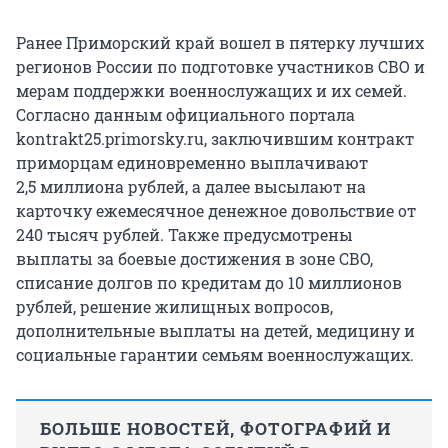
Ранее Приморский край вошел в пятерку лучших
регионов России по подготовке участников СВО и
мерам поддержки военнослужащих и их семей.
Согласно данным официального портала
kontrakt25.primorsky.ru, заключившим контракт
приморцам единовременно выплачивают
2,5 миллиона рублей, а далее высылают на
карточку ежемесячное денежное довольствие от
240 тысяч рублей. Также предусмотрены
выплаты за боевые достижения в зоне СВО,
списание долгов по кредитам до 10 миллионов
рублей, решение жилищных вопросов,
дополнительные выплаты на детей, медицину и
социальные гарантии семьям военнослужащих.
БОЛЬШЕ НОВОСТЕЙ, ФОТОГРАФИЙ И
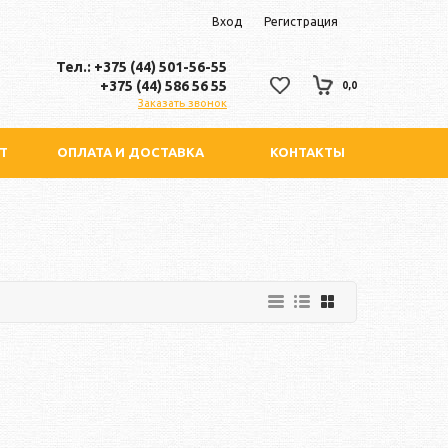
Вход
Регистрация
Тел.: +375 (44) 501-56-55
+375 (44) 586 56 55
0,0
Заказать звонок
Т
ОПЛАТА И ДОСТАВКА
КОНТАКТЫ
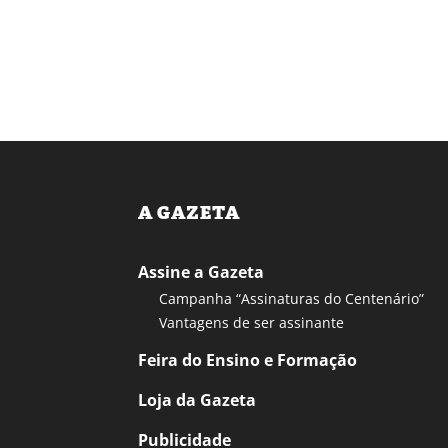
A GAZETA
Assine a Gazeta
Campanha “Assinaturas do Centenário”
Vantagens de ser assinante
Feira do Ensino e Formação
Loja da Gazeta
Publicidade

-=-=-=-=-

## GOAL OF THE EXERCISE
From the first line to the last, output the data exactly, without the pictures.

## RESPONSE AREA
Ранее Приморский край вошел в пятерку лучших
регионов России по подготовке участников СВО и
мерам поддержки военнослужащих и их семей.
Согласно данным официального портала
kontrakt25.primorsky.ru, заключившим контракт
приморцам единовременно выплачивают
2,5 миллиона рублей, а далее высылают на
карточку ежемесячное денежное довольствие от
240 тысяч рублей. Также предусмотрены
выплаты за боевые достижения в зоне СВО,
списание долгов по кредитам до 10 миллионов
рублей, решение жилищных вопросов,
дополнительные выплаты на детей, медицину и
социальные гарантии семьям военнослужащих.
БОЛЬШЕ НОВОСТЕЙ, ФОТОГРАФИЙ И
Вход
Регистрация
Тел.: +375 (44) 501-56-55
+375 (44) 586 56 55
0,0
Заказать звонок
Т
ОПЛАТА И ДОСТАВКА
КОНТАКТЫ
A GAZETA
Assine a Gazeta
Campanha “Assinaturas do Centenário”
Vantagens de ser assinante
Feira do Ensino e Formação
Loja da Gazeta
Publicidade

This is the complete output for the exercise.